Given task 1 ▸ Reproduce verbatim the part of the article on the Poirier–McGregor bout that opens with the words containing "Technically, Poirier is" and closes with "gym in Florida.".
Given task 2 ▸ Write the next part of the article on Dan Hardy's view of the Poirier–McGregor bout, starting right after its last sentence.

══ Document

Dan Hardy believes Dustin Poirier has more to lose from his main event bout with Conor McGregor at UFC 257 and that defeat is not an option.
However, ‘The Outlaw’ believes Poirier is more than capable of ruining the Irishman’s return to the octagon after an absence of more than 12 months.
McGregor knocked out Donald Cerrone in just 40 seconds back at UFC 246 last year, before riding off into the proverbial sunset to retire once more.
However, he is back and seemingly more driven than ever and is planning on knocking out Dustin Poirier once again on Fight Island in a rematch of their 2014 bout.
‘The Diamond’ has since admitted he was too emotionally invested during their featherweight grudge match, with his stellar record since moving to lightweight a prime example of the maturity and development he has shown as a fighter.
But defeat would certainly leave the Louisiana-native in an uncompromising position and Hardy told talkSPORT.com a defeat would hardly take the shine off of McGregor’s star power.
He said: “Honestly, it’s not really going to effect Conor because he is kind of bullet-proof to it! He is a superstar in his own right and he could lose three times this year and at the start of 2022 people would still want to watch him fight.
“It’s his style, it’s his charisma…if Poirier loses, it is unlikely he is going to get to a title shot without having to go through four other lightweights and there are some killers in this division.
“He doesn’t want to be dealing with the likes of Gregor Gillespie or Islam Makhachev – they are horrible fights for him. So he needs to keep himself in this top elite pool and the only way to do that is to beat McGregor.”
Technically, Poirier is one of the most complete fighters in the 155lbs division with his slick hands complimenting the wrestling skills he has honed at the American Top Team gym in Florida.
If there is perhaps one weakness in his arsenal, it comes when facing southpaw counter-punchers; not only did McGregor render him unconscious in the first round, it took Michael Johnson even less time to spark him out cold in 2016.
While the 31-year-old may well have worked on his defence to prevent McGregor’s infamous left hand from breaching his guard once again, Hardy believes the biggest challenge will be working on his mental preparation.
“It’s going to be a big challenge,” he added. “That first 90 seconds for Poirier is a consistent struggle for him in his fights, he seems very tense.
“Michael Johnson knocked him out in about 90 seconds, Gaethje hurt him about a minute into the fight so Conor is leaning on that.
“There aren’t a lot of psychological games going on right now, but just that little nugget of ‘I’m coming for him in the first 60 seconds is certainly going to put Poirier on the defensive.
“Because that is the biggest challenge, I don’t think Poirier is technically lacking in anything – this is not an unwinnable fight for him. It’s definitely a winnable fight, but he has to be cautious and strategic.

════
══ Stored data

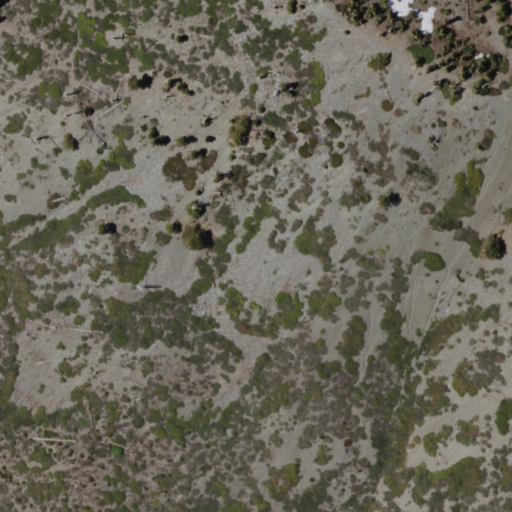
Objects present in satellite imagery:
road: (436, 31)
road: (402, 66)
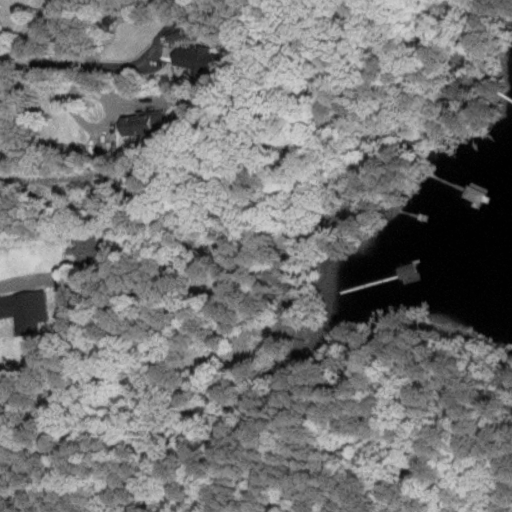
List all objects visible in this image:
road: (29, 43)
road: (98, 92)
building: (149, 124)
building: (93, 247)
road: (15, 282)
building: (373, 282)
building: (32, 311)
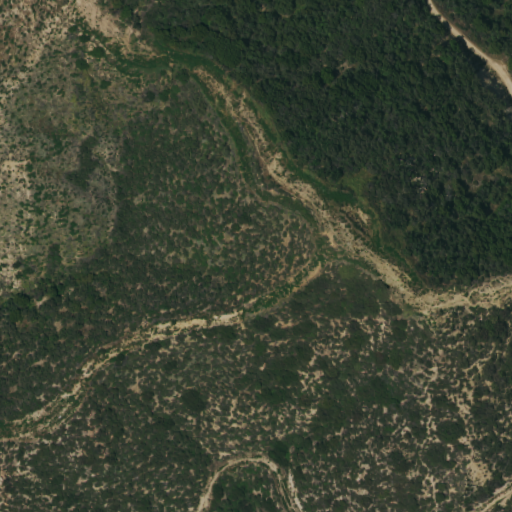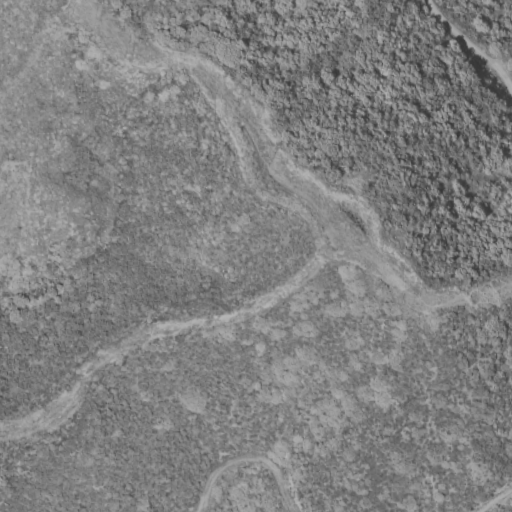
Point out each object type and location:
road: (470, 48)
road: (332, 505)
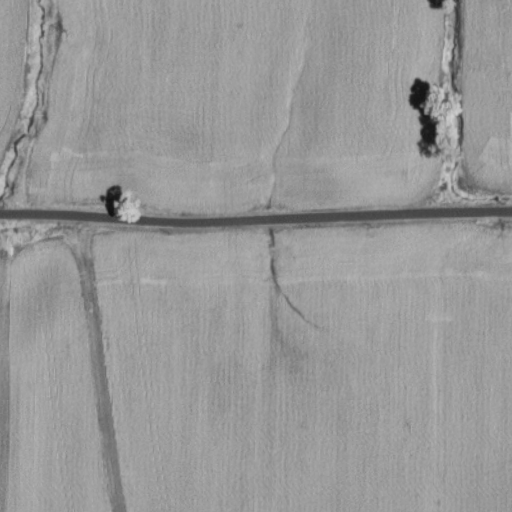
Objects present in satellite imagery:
road: (255, 218)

════

Final result 1 ▸
Technically, Poirier is one of the most complete fighters in the 155lbs division with his slick hands complimenting the wrestling skills he has honed at the American Top Team gym in Florida.

Final result 2 ▸
“The danger of the low kick, and this is much more of a technical thing, obviously Conor is a southpaw so most of the time he is fighting orthodox fighters.
“So when they throw kicks to his lead leg, they are leaving themselves right into the centre line and in this situation he is fighting another southpaw which means it is much easier for Poirier to get his head off the centre line when he is throwing his kicks and maybe not leaving himself right down the pipe for the left.
“It’s certainly a winnable fight for him; it’s just that 90 seconds.”
If logic suggests McGregor’s best chance is to finish the fight early, then this theory extends itself in the other direction. Quite simply, the later the fight goes; the greater Poirier’s odds become on exacting his revenge.
Hardy, who has since established himself as one of the best analysts in the sport since retiring from his days as a UFC welterweight, believes Poirier must turn the fight into a ‘dogfight’ to get the victory but remain wary of McGregor’s underrated ground game.
He added: “Poirier just seems to get more durable as the fight goes on and he gets more relaxed and more confident.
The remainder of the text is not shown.